Odeo is Dead, Long Live Obvious

Everyone knew this was coming. Well not this but some kind of ending, Odeo just hasn’t had the success they were hoping for, especially after a 5 million dollar round of VC and angel money last year but there you go, change of direction.

Evan Williams and Biz Stone (plus other Odeo people) are starting Obvious Corp. and their first action is to buy Odeo back from the investors, not only in essence giving back the money but even a bit of profit.

This time around instead of a “bubble 2.0 play” with VCs they are going the 37 Signals way of building cool apps they’ll use. Just have a look at the model:

  • “Build things cheaply and rapidly by keeping teams small and self-organized.”
  • “Leverage technology, know-how, and infrastructure across products (but brand them separately, so they’re focused and easy to understand).”
  • “Use the aggregate attention and user base of the network to gain traction for new services faster than they could gain awareness independently.”

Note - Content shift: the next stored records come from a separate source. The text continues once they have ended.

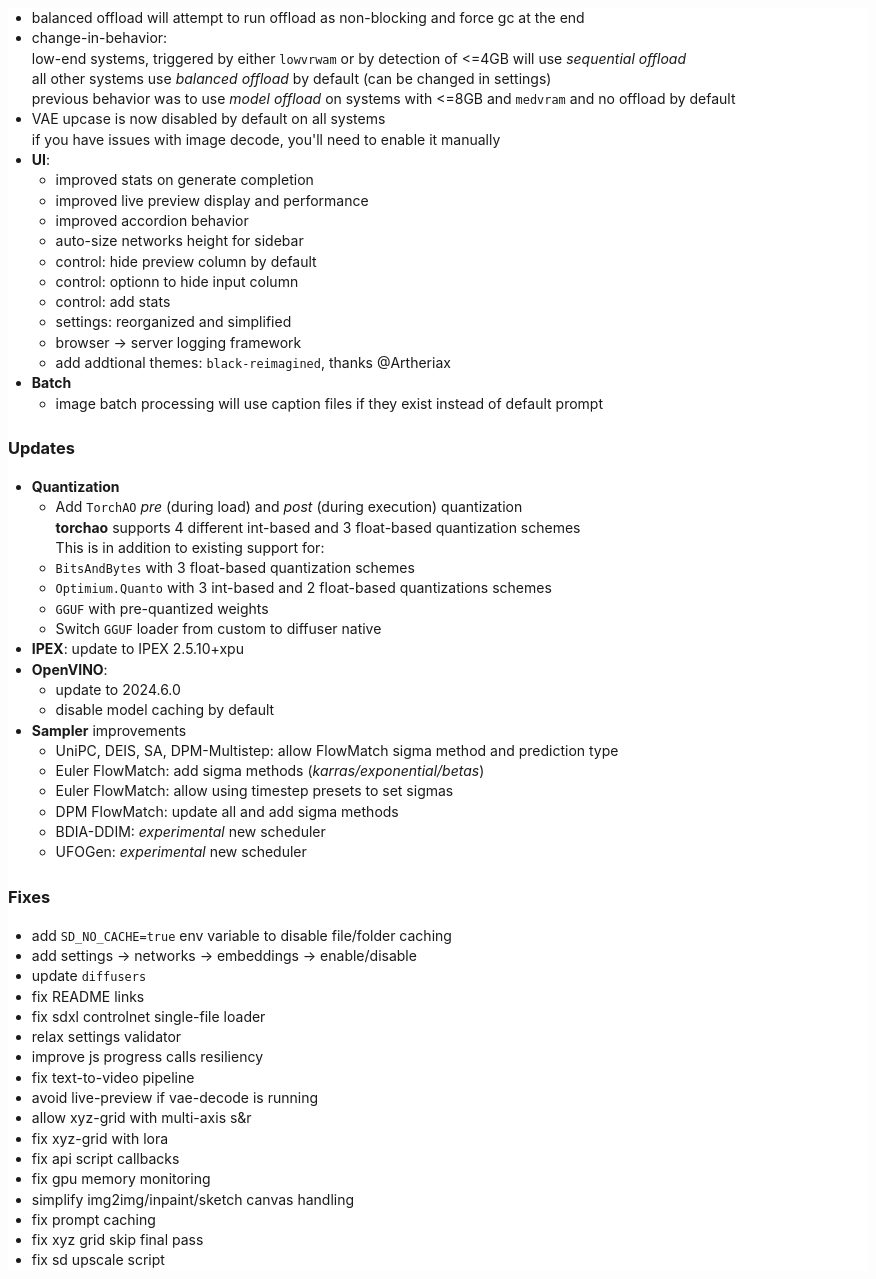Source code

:   - balanced offload will attempt to run offload as non-blocking and force gc at the end  
  - change-in-behavior:  
    low-end systems, triggered by either `lowvrwam` or by detection of <=4GB will use *sequential offload*  
    all other systems use *balanced offload* by default (can be changed in settings)  
    previous behavior was to use *model offload* on systems with <=8GB and `medvram` and no offload by default  
  - VAE upcase is now disabled by default on all systems  
    if you have issues with image decode, you'll need to enable it manually  
- **UI**:  
  - improved stats on generate completion  
  - improved live preview display and performance  
  - improved accordion behavior  
  - auto-size networks height for sidebar  
  - control: hide preview column by default
  - control: optionn to hide input column
  - control: add stats
  - settings: reorganized and simplified  
  - browser -> server logging framework  
  - add addtional themes: `black-reimagined`, thanks @Artheriax  
- **Batch**
  - image batch processing will use caption files if they exist instead of default prompt  

### Updates

- **Quantization**
  - Add `TorchAO` *pre* (during load) and *post* (during execution) quantization  
    **torchao** supports 4 different int-based and 3 float-based quantization schemes  
  This is in addition to existing support for:  
  - `BitsAndBytes` with 3 float-based quantization schemes  
  - `Optimium.Quanto` with 3 int-based and 2 float-based quantizations schemes  
  - `GGUF` with pre-quantized weights  
  - Switch `GGUF` loader from custom to diffuser native
- **IPEX**: update to IPEX 2.5.10+xpu  
- **OpenVINO**:  
  - update to 2024.6.0  
  - disable model caching by default  
- **Sampler** improvements  
  - UniPC, DEIS, SA, DPM-Multistep: allow FlowMatch sigma method and prediction type  
  - Euler FlowMatch: add sigma methods (*karras/exponential/betas*)  
  - Euler FlowMatch: allow using timestep presets to set sigmas  
  - DPM FlowMatch: update all and add sigma methods  
  - BDIA-DDIM: *experimental* new scheduler  
  - UFOGen: *experimental* new scheduler  

### Fixes  

- add `SD_NO_CACHE=true` env variable to disable file/folder caching  
- add settings -> networks -> embeddings -> enable/disable
- update `diffusers`  
- fix README links  
- fix sdxl controlnet single-file loader  
- relax settings validator  
- improve js progress calls resiliency  
- fix text-to-video pipeline  
- avoid live-preview if vae-decode is running  
- allow xyz-grid with multi-axis s&r  
- fix xyz-grid with lora  
- fix api script callbacks  
- fix gpu memory monitoring  
- simplify img2img/inpaint/sketch canvas handling  
- fix prompt caching  
- fix xyz grid skip final pass  
- fix sd upscale script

    Put Jason Fried’s name over those bullets and you wouldn’t see the difference.

    I’m somewhat ironic there but I certainly love this part:

    Lastly, for me, I just wanted to create a company that would be as much fun and as fulfilling as possible. Fun in work to me means a lot of freedom, and ton of creativity, working with people I respect and like, and pursuing ideas that are just crazy enough to work. I don’t want to have to worry about getting buy-in from executives or a board, raising money, worrying about investor’s perceptions, or cashing out.

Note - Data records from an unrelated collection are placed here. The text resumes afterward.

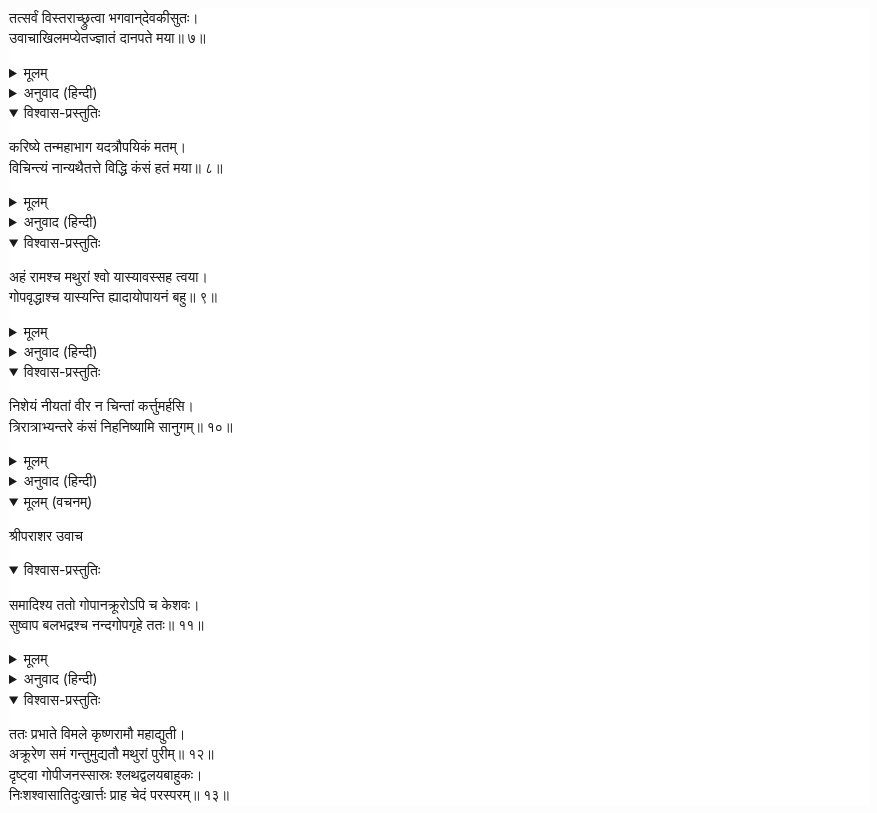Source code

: तत्सर्वं विस्तराच्छ्रुत्वा भगवान‍्देवकीसुतः।  
उवाचाखिलमप्येतज्ज्ञातं दानपते मया॥ ७॥
</details>

<details><summary>मूलम्</summary></details>

<details><summary>अनुवाद (हिन्दी)</summary></details>

<details open><summary>विश्वास-प्रस्तुतिः</summary>

करिष्ये तन्महाभाग यदत्रौपयिकं मतम्।  
विचिन्त्यं नान्यथैतत्ते विद्धि कंसं हतं मया॥ ८॥
</details>

<details><summary>मूलम्</summary></details>

<details><summary>अनुवाद (हिन्दी)</summary></details>

<details open><summary>विश्वास-प्रस्तुतिः</summary>

अहं रामश्च मथुरां श्वो यास्यावस्सह त्वया।  
गोपवृद्धाश्च यास्यन्ति ह्यादायोपायनं बहु॥ ९॥
</details>

<details><summary>मूलम्</summary></details>

<details><summary>अनुवाद (हिन्दी)</summary></details>

<details open><summary>विश्वास-प्रस्तुतिः</summary>

निशेयं नीयतां वीर न चिन्तां कर्त्तुमर्हसि।  
त्रिरात्राभ्यन्तरे कंसं निहनिष्यामि सानुगम्॥ १०॥
</details>

<details><summary>मूलम्</summary></details>

<details><summary>अनुवाद (हिन्दी)</summary></details>

<details open><summary>मूलम् (वचनम्)</summary>

श्रीपराशर उवाच
</details>

<details open><summary>विश्वास-प्रस्तुतिः</summary>

समादिश्य ततो गोपानक्रूरोऽपि च केशवः।  
सुष्वाप बलभद्रश्च नन्दगोपगृहे ततः॥ ११॥
</details>

<details><summary>मूलम्</summary></details>

<details><summary>अनुवाद (हिन्दी)</summary></details>

<details open><summary>विश्वास-प्रस्तुतिः</summary>

ततः प्रभाते विमले कृष्णरामौ महाद्युती।  
अक्रूरेण समं गन्तुमुद्यतौ मथुरां पुरीम्॥ १२॥  
दृष्ट्वा गोपीजनस्सास्रः श्लथद्वलयबाहुकः।  
निःशश्वासातिदुःखार्त्तः प्राह चेदं परस्परम्॥ १३॥
</details>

    (Boris talked about something along similar lines yesterday.)

    It’s a bit sad and also easy to be sarcastic about the failure of Ev at Odeo but the way he’s handled the whole thing and been transparent about it is great to see and certainly speaks well of his character so good on him for that attitude and for learning from his mistakes.

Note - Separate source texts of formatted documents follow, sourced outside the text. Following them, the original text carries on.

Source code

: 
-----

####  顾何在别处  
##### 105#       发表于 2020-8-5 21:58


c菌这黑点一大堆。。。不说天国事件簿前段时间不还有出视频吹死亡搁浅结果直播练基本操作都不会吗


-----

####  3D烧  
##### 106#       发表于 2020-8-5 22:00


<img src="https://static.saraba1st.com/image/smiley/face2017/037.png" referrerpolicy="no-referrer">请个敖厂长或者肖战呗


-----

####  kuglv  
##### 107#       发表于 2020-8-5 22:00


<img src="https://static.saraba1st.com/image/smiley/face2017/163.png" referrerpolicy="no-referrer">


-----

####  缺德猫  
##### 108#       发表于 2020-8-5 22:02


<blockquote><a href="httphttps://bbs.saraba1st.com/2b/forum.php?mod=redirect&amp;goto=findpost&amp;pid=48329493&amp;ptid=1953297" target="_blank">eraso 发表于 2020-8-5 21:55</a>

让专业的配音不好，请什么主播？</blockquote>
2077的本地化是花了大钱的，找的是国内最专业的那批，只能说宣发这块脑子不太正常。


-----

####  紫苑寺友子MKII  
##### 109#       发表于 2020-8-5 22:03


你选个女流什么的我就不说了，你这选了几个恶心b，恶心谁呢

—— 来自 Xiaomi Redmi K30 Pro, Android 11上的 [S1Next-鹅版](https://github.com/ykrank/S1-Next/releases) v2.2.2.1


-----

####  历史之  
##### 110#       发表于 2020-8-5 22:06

    The whole thing also shows that the needs of investors aren’t always compatible with the needs of the company. Odeo and Twitter weren’t enough to grow the market and profits to investor satisfaction but might be good pieces in building a company its people have fun creating and running. Much more interesting “business plan” in my mind. (Although of course having Ev’s money behind you helps being idealistic, I’m sure)

One Comment

julien October 29, 2006

i just really hope they don’t flush odeo, and keep it active. i use it all the time for a bunch of stuff. even though it’s failed its original purpose, it still has a value for its users.